WRITTEN EXERCISE: Count the lines in the records below that contain the string "many", with case counting, and reply with only that number.

INPUT:
◆ ◆ ◆ ◆

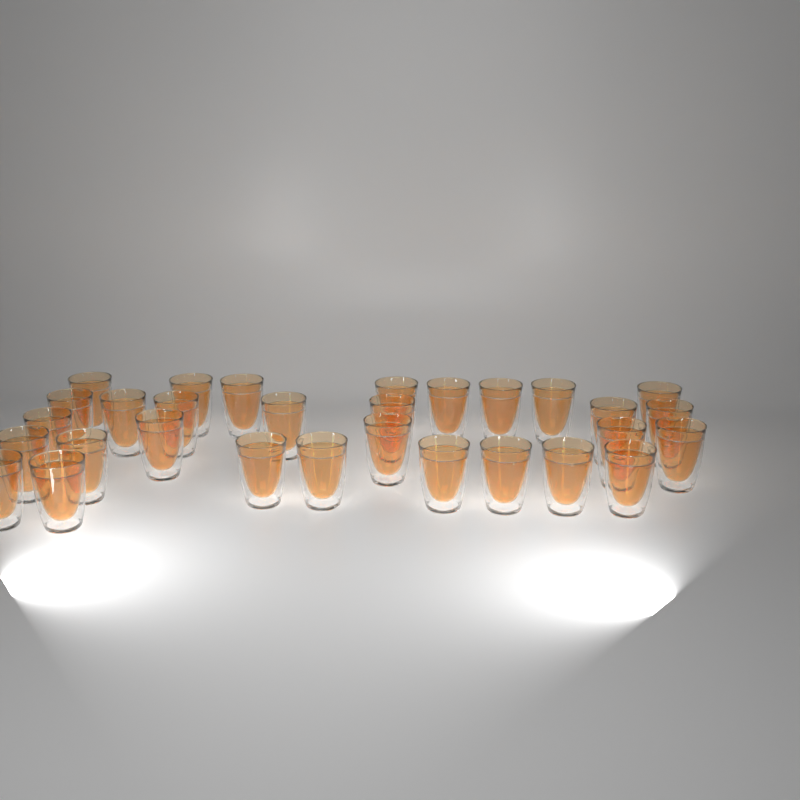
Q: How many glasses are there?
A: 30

◆ ◆ ◆ ◆

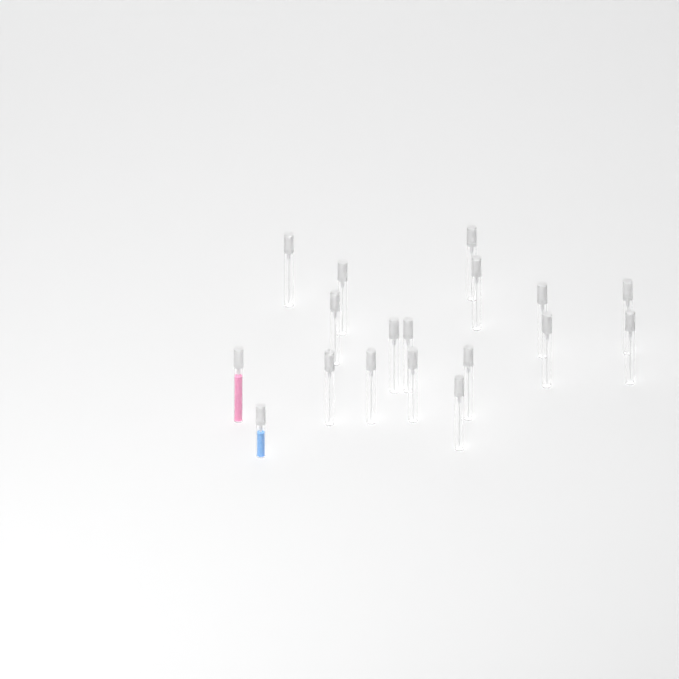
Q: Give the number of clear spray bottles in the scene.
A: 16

◆ ◆ ◆ ◆

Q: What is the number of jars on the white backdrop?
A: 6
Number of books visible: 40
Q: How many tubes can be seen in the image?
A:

◆ ◆ ◆ ◆

TASK OUTPUT: 2